Extrait fourni:
· · ·
L’origine du foulard routier

Bruno Luquat (Commissaire National Route 1984-1986), dans Topos de Route

« Depuis plusieurs mois quelques Chefs de Clans avaient suggéré l’idée d’un foulard spécifique à la Route SUF. Il est possible qu’elle ait été suggérée par la volonté de certains CC d’affirmer la particularité de la Route. Voire pour d’autres de se dégager d’une emprise du groupe parfois maladroite. Mais aussi, certains Clans recrutaient au-delà de leur groupe d’origine et se posait la question du choix de leur foulard.

Un CC proposait un foulard gris, héritier de la même démarche que la Route FSE : gris couleur de poussière, d’humilité etc. Un autre CC proposait le bleu, couleur de la Vierge Marie, ce CC étant très investi dans les foulards blancs à Lourdes. Chacun poussait son pion selon ses références amicales ou de service. Mais l’idée était la même, que les routiers partagent un symbole communautaire. La Route existe, montrons le.
· · ·
Jeu de lignes:
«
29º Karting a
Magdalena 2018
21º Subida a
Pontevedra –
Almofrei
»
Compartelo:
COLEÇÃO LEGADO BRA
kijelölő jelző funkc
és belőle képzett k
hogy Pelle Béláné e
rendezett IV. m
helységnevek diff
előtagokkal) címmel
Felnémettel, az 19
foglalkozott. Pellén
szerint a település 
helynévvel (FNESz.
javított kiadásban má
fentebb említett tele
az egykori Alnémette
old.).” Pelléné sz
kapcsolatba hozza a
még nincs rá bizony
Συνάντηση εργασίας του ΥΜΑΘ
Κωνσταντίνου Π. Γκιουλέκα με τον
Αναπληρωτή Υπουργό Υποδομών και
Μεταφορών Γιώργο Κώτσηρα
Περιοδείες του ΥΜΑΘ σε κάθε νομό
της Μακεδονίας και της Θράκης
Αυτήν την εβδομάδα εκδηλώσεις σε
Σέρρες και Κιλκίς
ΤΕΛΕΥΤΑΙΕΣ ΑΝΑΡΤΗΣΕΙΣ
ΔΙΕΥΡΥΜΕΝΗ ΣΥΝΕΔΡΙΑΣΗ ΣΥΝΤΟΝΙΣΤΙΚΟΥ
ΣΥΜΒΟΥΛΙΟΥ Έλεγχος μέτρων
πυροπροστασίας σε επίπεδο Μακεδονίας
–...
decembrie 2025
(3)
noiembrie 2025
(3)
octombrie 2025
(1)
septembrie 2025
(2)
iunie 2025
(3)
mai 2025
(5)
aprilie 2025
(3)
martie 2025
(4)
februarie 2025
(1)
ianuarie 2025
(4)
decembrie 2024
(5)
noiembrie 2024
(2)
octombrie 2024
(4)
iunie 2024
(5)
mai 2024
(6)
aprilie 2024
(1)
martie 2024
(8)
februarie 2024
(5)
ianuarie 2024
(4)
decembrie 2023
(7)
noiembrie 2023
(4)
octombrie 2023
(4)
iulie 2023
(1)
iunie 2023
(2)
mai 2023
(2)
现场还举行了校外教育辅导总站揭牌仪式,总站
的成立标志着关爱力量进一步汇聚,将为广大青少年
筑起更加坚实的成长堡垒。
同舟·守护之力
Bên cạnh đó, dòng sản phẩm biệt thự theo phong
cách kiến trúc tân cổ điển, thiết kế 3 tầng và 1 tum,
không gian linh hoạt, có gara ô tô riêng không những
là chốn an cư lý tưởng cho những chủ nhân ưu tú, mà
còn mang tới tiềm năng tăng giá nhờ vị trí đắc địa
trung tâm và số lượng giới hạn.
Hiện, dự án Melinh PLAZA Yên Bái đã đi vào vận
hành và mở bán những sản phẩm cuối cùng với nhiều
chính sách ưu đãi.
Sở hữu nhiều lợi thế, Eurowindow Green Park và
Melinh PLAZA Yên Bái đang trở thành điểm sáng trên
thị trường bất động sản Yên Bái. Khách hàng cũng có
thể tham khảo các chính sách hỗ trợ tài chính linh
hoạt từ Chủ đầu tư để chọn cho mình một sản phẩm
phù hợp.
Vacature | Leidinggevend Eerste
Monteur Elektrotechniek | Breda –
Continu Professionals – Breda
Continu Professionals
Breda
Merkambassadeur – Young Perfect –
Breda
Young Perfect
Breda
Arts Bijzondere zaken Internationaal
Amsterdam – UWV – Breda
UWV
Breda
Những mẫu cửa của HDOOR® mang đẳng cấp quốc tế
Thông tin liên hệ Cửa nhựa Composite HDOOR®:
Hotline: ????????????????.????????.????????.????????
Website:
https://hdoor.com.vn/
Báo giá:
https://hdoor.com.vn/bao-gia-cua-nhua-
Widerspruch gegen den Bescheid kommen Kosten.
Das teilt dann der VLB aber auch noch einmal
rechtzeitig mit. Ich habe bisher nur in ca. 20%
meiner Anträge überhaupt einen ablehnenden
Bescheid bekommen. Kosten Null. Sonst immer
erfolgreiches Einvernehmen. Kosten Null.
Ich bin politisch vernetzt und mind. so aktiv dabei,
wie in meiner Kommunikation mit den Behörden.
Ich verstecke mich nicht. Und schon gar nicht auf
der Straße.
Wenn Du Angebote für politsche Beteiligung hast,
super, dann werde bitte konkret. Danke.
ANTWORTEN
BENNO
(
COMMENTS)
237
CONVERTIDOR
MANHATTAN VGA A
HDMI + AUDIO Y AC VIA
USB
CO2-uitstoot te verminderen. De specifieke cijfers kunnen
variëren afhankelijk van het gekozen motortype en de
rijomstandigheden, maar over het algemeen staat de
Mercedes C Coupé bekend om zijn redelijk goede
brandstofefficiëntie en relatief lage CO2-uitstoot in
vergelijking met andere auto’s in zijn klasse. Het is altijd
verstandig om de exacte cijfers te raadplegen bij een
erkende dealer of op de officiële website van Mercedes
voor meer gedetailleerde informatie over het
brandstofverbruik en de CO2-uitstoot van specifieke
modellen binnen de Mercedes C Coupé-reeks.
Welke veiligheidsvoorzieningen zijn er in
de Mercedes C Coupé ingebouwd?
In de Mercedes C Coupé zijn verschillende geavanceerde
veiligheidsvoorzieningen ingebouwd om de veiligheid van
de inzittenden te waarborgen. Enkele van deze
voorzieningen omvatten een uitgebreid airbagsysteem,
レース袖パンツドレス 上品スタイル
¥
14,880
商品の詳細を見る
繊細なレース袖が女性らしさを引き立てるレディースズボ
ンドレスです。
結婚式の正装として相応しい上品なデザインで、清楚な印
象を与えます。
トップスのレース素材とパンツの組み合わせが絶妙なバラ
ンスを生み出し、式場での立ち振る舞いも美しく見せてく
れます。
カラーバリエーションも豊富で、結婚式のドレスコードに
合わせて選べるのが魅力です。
· · ·
Consigne:
D’après l’extrait fourni, répondez à ces questions :
(a) Quelle fonction Bruno Luquat a-t-il occupée, et pendant quelles années ?
(b) Quelle couleur de foulard proposait le CC qui suivait la même démarche que la Route FSE ?
(c) De qui le bleu est-il présenté comme la couleur ?

Réponse:
(a) Commissaire National Route, de 1984 à 1986.
(b) Le gris.
(c) De la Vierge Marie.